Cineasta de culto dentro de las películas de serie B, Jesús Franco se interesó desde pequeño por la música. Al finalizar la Guerra Civil española (1936–1939), se matriculó en el Conservatorio de Madrid, donde estudió piano. Años más tarde, se licenció en Derecho, Filosofía y Letras y estudió en el Instituto de Investigaciones y Experiencias Cinematográficas de Madrid para ampliar, posteriormente, sus estudios en la Universidad de La Sorbona en París.

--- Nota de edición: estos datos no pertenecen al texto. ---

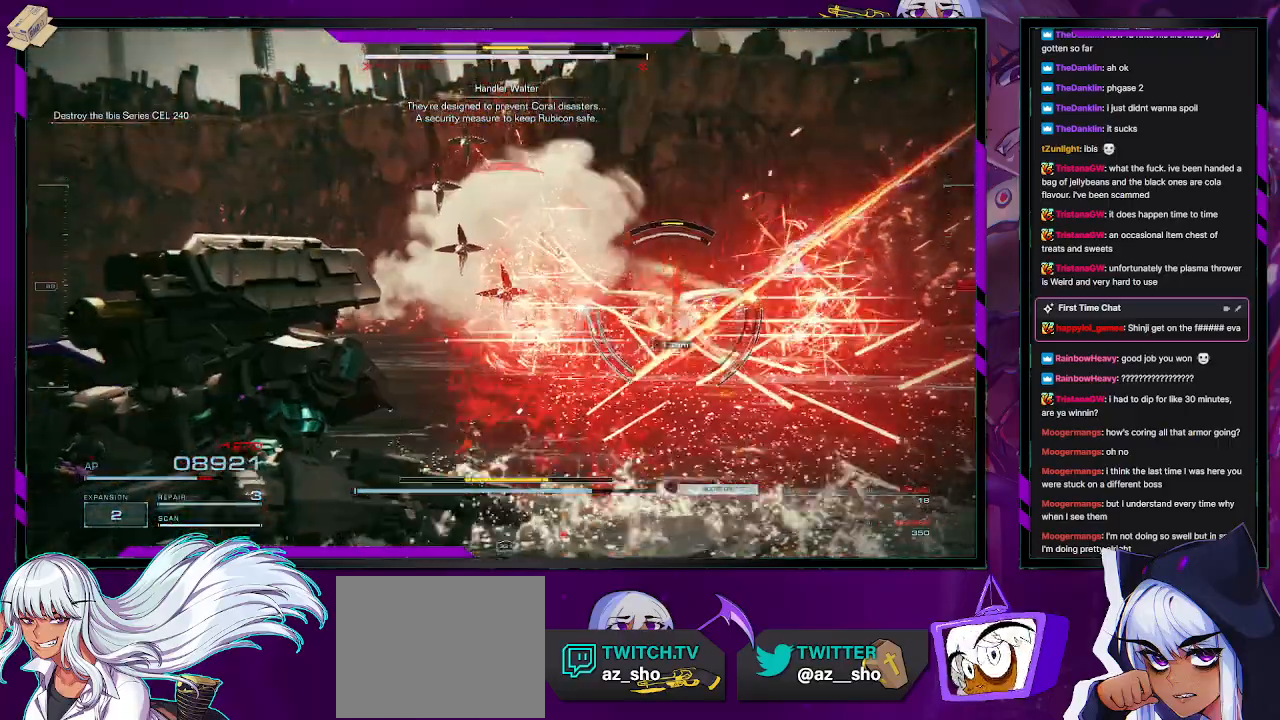
{"buttons": ["X", "R2"], "left_stick": "up", "right_stick": "center", "events": [[50, "left_stick", "up"], [283, "X", "down"], [367, "X", "up"], [417, "X", "down"]]}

Durante esta época escribió algunas novelas de terror bajo el pseudónimo de David Khunne y compaginó su trabajo como director de cine con el de director y actor teatral. Autor de casi 200 películas, desarrolló una gran afición por el jazz y con 23 años ya formaba parte de algunos grupos de jazz.

Trabajó en la productora Unión Films, fue ayudante de dirección de Rafael Romero Marchent, de Juan Antonio Bardem, y de Luis García Berlanga en la película Los jueves, milagro (1957).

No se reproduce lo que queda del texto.